### ABOUT THIS EXERCISE
Task for the records below: please retype exactly and only the lines from the first through the one with "Table 1. Baseline", with every picture omitted.

### THE DATA

• • • • • • •

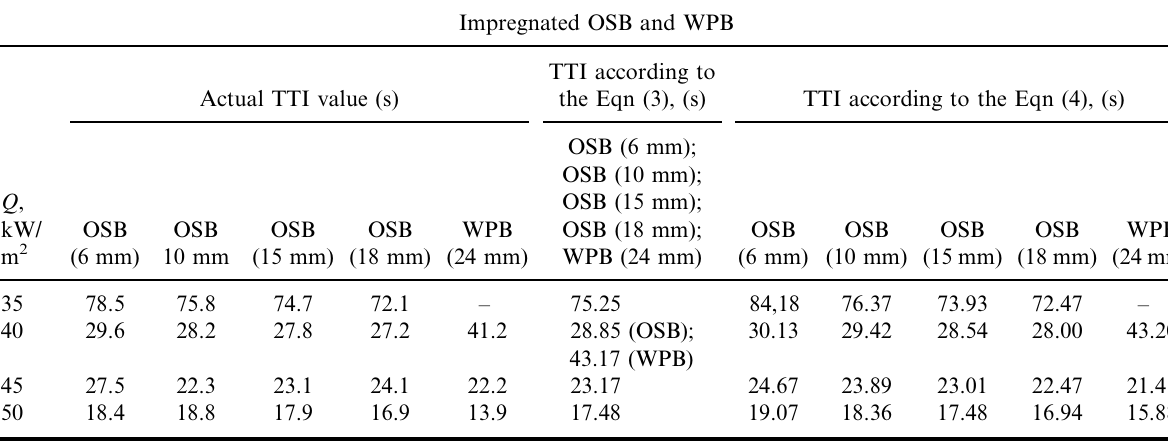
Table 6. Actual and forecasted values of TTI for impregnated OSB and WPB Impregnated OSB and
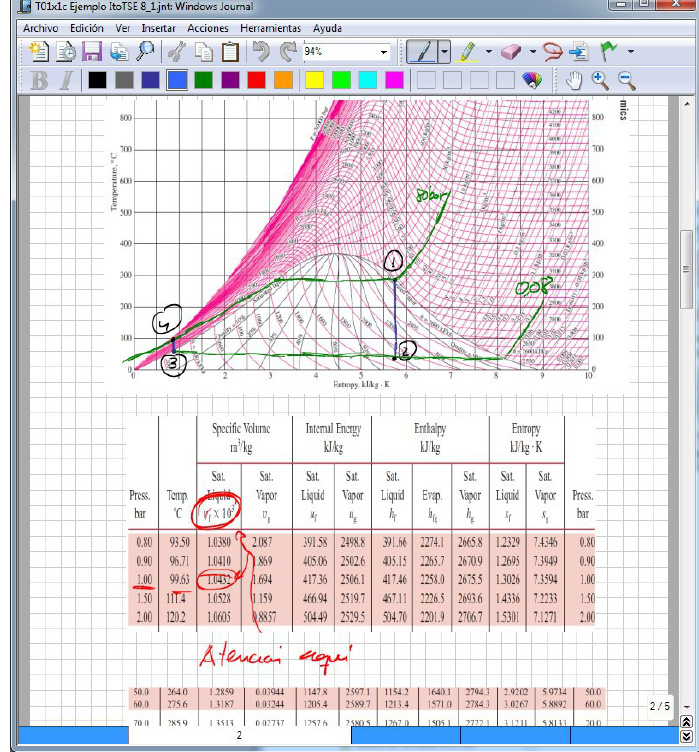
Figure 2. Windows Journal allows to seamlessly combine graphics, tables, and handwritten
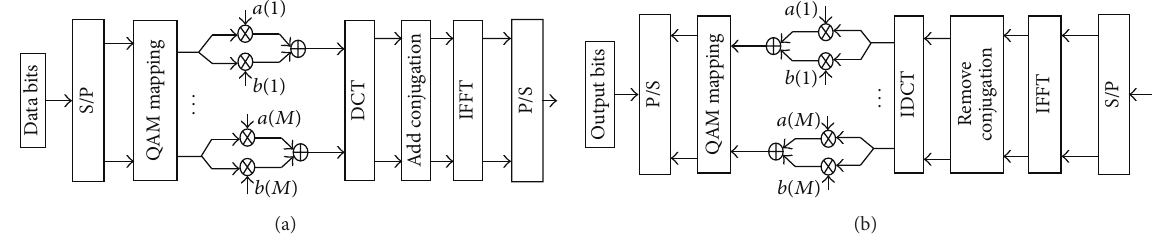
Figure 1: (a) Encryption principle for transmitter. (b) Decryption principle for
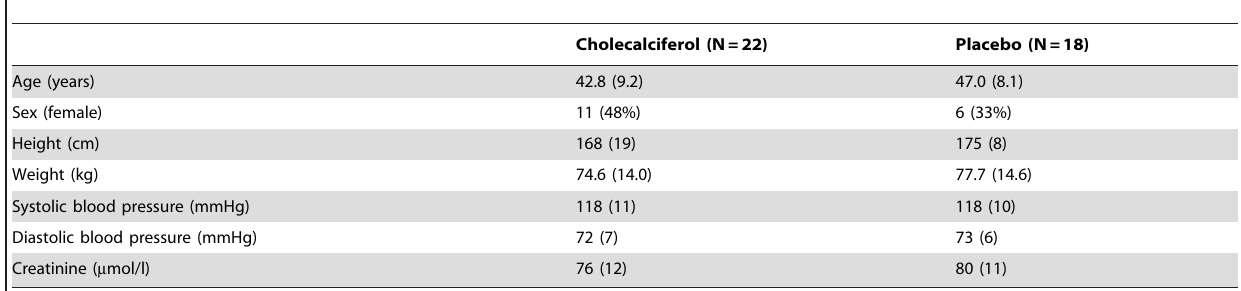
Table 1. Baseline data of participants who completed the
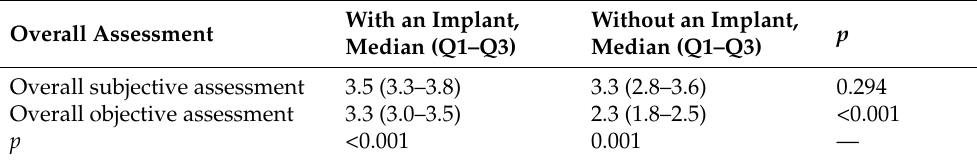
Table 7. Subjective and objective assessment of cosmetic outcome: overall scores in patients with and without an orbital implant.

• • • • • • •

### THE COMPLETED TASK
Table 6. Actual and forecasted values of TTI for impregnated OSB and WPB Impregnated OSB and
Figure 2. Windows Journal allows to seamlessly combine graphics, tables, and handwritten
Figure 1: (a) Encryption principle for transmitter. (b) Decryption principle for
Table 1. Baseline data of participants who completed the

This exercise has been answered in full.